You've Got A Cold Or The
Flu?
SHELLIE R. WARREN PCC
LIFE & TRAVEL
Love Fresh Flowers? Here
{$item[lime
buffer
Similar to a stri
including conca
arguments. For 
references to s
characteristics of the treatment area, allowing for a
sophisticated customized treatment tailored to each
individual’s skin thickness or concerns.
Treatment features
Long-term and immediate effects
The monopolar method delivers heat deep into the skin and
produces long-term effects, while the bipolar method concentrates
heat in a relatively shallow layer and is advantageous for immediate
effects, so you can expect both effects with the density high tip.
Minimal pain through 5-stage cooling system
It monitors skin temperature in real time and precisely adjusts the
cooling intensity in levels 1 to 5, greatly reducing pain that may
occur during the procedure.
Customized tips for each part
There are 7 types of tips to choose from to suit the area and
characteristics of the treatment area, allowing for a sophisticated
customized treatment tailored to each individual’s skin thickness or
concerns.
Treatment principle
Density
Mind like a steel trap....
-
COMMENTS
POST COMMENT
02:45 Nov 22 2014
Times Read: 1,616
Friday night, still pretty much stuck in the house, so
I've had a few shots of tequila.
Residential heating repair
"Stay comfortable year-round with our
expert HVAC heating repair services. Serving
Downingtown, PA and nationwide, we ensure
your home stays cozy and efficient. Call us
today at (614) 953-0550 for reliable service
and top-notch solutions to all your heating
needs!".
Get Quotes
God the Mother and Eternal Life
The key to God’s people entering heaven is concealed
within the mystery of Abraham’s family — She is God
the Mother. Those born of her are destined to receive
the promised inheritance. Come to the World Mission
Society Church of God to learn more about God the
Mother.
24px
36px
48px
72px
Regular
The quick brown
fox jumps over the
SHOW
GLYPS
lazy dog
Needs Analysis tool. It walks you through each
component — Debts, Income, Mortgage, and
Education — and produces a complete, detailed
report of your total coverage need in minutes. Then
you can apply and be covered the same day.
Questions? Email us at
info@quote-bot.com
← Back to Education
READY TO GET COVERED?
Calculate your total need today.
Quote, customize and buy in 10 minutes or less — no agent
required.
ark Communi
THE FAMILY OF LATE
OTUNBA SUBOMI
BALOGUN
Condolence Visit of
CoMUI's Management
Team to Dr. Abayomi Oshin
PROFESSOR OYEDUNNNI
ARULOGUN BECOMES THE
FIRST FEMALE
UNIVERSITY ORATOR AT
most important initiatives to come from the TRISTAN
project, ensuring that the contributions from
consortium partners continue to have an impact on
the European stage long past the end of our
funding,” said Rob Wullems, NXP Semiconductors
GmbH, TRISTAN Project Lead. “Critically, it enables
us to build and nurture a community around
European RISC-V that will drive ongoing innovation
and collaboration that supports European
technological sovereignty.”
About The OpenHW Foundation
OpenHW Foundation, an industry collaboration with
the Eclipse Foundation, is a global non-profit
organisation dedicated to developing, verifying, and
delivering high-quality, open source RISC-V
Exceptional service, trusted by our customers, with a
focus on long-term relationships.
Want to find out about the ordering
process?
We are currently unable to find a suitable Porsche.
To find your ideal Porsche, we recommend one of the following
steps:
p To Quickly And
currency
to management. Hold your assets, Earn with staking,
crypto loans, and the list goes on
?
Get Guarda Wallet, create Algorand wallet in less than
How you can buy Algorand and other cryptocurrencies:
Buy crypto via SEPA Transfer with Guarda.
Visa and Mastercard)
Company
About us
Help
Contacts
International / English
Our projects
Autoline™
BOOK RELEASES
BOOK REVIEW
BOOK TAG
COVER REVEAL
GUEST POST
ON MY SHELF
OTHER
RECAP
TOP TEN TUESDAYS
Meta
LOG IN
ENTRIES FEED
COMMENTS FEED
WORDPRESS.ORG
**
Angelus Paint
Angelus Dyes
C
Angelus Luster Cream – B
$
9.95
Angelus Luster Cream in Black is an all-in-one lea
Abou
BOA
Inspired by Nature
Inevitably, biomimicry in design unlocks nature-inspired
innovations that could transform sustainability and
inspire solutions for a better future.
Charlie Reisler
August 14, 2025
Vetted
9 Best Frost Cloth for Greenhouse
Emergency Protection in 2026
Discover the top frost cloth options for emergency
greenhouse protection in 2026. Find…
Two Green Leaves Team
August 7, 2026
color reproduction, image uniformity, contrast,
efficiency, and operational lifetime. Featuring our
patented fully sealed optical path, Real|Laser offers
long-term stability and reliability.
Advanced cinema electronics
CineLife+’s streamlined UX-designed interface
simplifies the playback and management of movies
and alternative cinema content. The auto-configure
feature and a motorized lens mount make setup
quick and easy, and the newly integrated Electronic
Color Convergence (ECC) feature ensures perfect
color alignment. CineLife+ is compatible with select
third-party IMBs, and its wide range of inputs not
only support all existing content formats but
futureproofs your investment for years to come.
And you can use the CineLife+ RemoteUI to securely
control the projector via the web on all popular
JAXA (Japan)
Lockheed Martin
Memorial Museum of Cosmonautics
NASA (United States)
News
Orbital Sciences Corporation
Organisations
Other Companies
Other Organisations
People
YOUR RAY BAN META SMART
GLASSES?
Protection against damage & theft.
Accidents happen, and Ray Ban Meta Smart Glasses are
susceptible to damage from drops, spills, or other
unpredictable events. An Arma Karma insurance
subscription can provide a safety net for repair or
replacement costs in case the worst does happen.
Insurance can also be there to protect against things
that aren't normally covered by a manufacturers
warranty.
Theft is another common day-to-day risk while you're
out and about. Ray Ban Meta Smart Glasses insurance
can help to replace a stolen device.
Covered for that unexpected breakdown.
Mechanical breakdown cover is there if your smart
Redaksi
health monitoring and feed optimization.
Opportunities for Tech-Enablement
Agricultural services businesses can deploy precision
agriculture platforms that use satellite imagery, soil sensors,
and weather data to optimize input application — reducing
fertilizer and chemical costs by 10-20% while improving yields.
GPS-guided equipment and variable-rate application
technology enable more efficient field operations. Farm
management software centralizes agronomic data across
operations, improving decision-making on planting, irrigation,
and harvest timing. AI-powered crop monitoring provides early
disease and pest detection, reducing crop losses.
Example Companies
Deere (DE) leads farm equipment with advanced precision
-=-=-=-=-
▶ About this exercise: How many lines in these records hold the string "operations"? Reply with the number alone.

▶ Result of the task: 2